The Strategic Forces Triad: End of the Road?
By the early to mid-1980s, the United States will be unable to repose confidence in the ability of all save a small fraction of its silo-housed missile force to ride out a Soviet first nuclear strike. The possible implications of this early predictable development, and the policy choices that it poses for the U.S. government, are the subjects of this article.
Colin S. Gray is a member of the professional staff of the Hudson Institute and was formerly Assistant Director of the International Institute for Strategic Studies, in London. He is the author of The Soviet-American Arms Race, the forthcoming book, Strategic Studies and Public Policy: The American Experience, and other works.

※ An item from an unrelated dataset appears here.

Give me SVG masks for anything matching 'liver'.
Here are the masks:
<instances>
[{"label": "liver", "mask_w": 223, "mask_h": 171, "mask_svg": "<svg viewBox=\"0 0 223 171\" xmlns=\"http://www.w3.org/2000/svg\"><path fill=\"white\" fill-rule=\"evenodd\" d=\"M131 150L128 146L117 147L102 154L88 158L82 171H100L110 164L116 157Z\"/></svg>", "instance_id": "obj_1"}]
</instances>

By the early to mid-1980s, the United States will be unable to repose confidence in the ability of all save a small fraction of its silo-housed missile force to ride out a Soviet first nuclear strike. The possible implications of this early predictable development, and the policy choices that it poses for the U.S. government, are the subjects of this article.

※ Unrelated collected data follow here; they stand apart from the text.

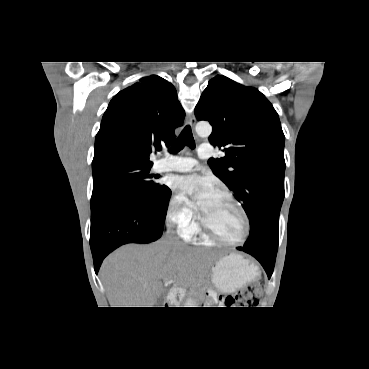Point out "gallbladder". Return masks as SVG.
Masks as SVG:
<instances>
[{
	"label": "gallbladder",
	"mask_w": 369,
	"mask_h": 369,
	"mask_svg": "<svg viewBox=\"0 0 369 369\" xmlns=\"http://www.w3.org/2000/svg\"><path fill=\"white\" fill-rule=\"evenodd\" d=\"M163 302V297H159L158 298V304L162 303Z\"/></svg>",
	"instance_id": "obj_1"
}]
</instances>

For nearly 20 years the United States has maintained a triad of strategic forces, comprising silo-housed intercontinental ballistic missiles (ICBMs), submarine-launched ballistic missiles (SLBMs), and manned penetrating bombers. An entire leg of this triad is approaching mass obsolescence - as currently deployed in fixed hardened sites. Although the growing debate over the meaning of silo vulnerability is focused heavily upon the issue of whether or not a follow-on ICBM, called MX (missile experimental), should be developed and procured - and if so, how it should be deployed - the MX debate is operating as a catalyst to open, or reopen, discussion of a wide-ranging set of strategic and political issues. At stake in, and closely related to, the MX/ICBM debate are matters of far deeper significance than might immediately be discerned. At one level, it is the technical merits of a particular weapon system, in all aspects, that are being debated - but behind the technical issues lurk such questions as the following: What will the United States ask of its strategic forces in the 1980s and 1990s (i.e., what quantity and quality of strategic posture will be appropriately supportive of American foreign policy)? How do we deter the Soviet Union in plausible (or not implausible) crises and conflicts in the 1980s and 1990s? How do the strategic forces contribute to that deterrence?
To a major degree, technical answers must be driven by broad political-military choice. Our foreign policy goals, be they more or less expansive than in the past, should point to a prudent strategic doctrine for the United States - and such a prudent strategic doctrine, in turn, should indicate greater or lesser interest in particular kinds of strategic capability.